# EXERCISE AIM:
Copy each line of the data below in which the word "kluczem" can be found.

--- DATA FOR THE TASK Enclosed Below ---

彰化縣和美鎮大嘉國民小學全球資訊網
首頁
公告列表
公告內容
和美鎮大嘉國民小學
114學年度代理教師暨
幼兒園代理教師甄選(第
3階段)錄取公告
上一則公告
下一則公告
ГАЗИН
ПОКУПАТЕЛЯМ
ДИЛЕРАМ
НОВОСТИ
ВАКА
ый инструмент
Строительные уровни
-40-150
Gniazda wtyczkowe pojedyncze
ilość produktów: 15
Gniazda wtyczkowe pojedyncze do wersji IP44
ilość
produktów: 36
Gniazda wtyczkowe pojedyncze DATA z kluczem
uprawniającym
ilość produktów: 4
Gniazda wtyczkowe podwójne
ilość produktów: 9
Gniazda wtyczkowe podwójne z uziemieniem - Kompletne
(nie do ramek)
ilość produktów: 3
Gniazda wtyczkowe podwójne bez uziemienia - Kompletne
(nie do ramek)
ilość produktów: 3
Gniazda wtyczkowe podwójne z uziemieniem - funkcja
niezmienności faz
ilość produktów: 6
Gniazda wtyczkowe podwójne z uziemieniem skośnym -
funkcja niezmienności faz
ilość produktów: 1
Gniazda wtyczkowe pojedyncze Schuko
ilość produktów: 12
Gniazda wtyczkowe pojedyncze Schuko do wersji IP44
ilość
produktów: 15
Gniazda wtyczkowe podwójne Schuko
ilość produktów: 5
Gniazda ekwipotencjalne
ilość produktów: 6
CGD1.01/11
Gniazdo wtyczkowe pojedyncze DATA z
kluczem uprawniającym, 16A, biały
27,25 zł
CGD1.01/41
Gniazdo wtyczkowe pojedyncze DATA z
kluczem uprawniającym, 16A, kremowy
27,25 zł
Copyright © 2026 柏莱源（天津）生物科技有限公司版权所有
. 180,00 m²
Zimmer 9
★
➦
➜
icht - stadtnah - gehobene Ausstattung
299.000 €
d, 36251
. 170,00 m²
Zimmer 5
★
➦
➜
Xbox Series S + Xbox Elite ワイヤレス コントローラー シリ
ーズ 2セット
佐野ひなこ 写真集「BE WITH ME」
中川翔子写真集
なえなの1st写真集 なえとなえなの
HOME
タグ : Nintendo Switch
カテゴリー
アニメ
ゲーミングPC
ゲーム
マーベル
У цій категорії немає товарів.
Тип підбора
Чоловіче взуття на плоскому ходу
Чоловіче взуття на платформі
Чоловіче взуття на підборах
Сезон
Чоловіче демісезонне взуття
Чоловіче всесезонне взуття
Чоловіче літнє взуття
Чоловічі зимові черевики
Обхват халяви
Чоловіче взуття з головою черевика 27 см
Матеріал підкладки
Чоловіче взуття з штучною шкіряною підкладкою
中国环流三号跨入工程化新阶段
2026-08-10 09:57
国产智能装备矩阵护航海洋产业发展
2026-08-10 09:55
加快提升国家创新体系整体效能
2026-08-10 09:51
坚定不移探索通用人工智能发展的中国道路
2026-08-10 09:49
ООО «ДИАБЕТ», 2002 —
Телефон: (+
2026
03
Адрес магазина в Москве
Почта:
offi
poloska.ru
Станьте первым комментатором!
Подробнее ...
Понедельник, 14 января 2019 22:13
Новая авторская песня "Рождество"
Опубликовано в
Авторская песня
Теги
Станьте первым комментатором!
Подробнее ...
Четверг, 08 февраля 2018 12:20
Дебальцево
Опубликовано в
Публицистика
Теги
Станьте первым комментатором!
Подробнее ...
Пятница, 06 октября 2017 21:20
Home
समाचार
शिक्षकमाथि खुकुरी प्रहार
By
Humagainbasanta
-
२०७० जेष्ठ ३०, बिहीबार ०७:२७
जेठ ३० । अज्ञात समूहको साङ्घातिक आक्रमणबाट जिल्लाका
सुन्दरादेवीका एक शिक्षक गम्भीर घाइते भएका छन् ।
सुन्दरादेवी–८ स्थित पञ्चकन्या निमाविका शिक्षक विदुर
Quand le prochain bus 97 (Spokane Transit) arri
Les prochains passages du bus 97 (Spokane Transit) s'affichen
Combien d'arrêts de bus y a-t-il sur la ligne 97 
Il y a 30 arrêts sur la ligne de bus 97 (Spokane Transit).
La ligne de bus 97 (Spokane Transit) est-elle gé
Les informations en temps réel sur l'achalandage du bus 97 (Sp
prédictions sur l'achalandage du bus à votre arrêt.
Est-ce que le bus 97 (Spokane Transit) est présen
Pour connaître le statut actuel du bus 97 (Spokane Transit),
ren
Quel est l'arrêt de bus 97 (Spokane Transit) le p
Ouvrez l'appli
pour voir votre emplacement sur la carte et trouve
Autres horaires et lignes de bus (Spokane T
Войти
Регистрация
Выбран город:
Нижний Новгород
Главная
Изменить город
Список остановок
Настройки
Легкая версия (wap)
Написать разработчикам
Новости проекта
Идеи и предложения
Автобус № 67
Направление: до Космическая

--- End of Enclosed DATA FOR THE TASK ---

# EXERCISE ANSWER:
Gniazda wtyczkowe pojedyncze DATA z kluczem
kluczem uprawniającym, 16A, biały
kluczem uprawniającym, 16A, kremowy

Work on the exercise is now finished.